Task objective: Present the items below as a JSON list of strings, one string per line, omitting blank lines and leaving the pictures out of your answer.

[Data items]
-- START --

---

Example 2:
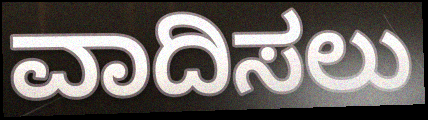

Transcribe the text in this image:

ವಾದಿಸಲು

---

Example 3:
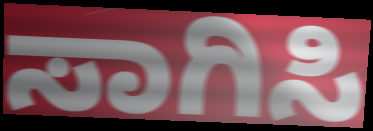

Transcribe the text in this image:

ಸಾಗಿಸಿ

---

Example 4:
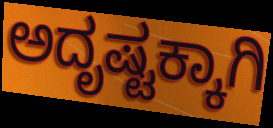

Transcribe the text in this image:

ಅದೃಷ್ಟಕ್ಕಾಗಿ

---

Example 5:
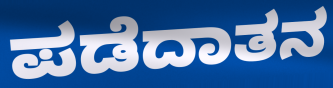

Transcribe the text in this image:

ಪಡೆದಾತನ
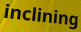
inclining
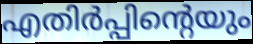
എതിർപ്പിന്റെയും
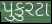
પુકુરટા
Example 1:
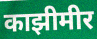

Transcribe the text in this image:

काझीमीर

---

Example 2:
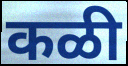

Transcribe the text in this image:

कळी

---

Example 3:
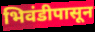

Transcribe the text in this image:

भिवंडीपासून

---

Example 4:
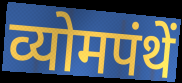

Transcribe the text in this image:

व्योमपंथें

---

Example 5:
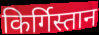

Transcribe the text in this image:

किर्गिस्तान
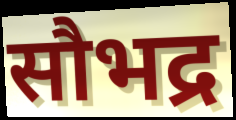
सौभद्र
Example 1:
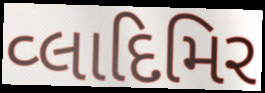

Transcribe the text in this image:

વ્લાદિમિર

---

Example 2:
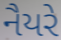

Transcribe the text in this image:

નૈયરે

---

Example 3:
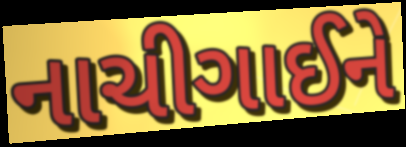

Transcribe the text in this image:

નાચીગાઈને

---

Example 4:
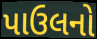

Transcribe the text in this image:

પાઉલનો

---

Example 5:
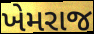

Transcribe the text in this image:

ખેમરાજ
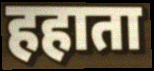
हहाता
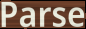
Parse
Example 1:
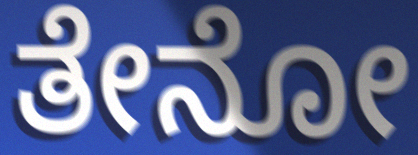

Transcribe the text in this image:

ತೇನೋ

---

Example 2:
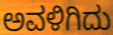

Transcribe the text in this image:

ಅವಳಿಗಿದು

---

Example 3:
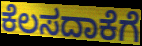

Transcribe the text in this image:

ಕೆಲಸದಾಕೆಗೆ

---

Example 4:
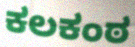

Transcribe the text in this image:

-- END --

Answer to the exercise:
[
  "---",
  "Example 2:",
  "Transcribe the text in this image:",
  "ವಾದಿಸಲು",
  "---",
  "Example 3:",
  "Transcribe the text in this image:",
  "ಸಾಗಿಸಿ",
  "---",
  "Example 4:",
  "Transcribe the text in this image:",
  "ಅದೃಷ್ಟಕ್ಕಾಗಿ",
  "---",
  "Example 5:",
  "Transcribe the text in this image:",
  "ಪಡೆದಾತನ",
  "inclining",
  "എതിർപ്പിന്റെയും",
  "પુકુરટા",
  "Example 1:",
  "Transcribe the text in this image:",
  "काझीमीर",
  "---",
  "Example 2:",
  "Transcribe the text in this image:",
  "कळी",
  "---",
  "Example 3:",
  "Transcribe the text in this image:",
  "भिवंडीपासून",
  "---",
  "Example 4:",
  "Transcribe the text in this image:",
  "व्योमपंथें",
  "---",
  "Example 5:",
  "Transcribe the text in this image:",
  "किर्गिस्तान",
  "सौभद्र",
  "Example 1:",
  "Transcribe the text in this image:",
  "વ્લાદિમિર",
  "---",
  "Example 2:",
  "Transcribe the text in this image:",
  "નૈયરે",
  "---",
  "Example 3:",
  "Transcribe the text in this image:",
  "નાચીગાઈને",
  "---",
  "Example 4:",
  "Transcribe the text in this image:",
  "પાઉલનો",
  "---",
  "Example 5:",
  "Transcribe the text in this image:",
  "ખેમરાજ",
  "हहाता",
  "Parse",
  "Example 1:",
  "Transcribe the text in this image:",
  "ತೇನೋ",
  "---",
  "Example 2:",
  "Transcribe the text in this image:",
  "ಅವಳಿಗಿದು",
  "---",
  "Example 3:",
  "Transcribe the text in this image:",
  "ಕೆಲಸದಾಕೆಗೆ",
  "---",
  "Example 4:",
  "Transcribe the text in this image:"
]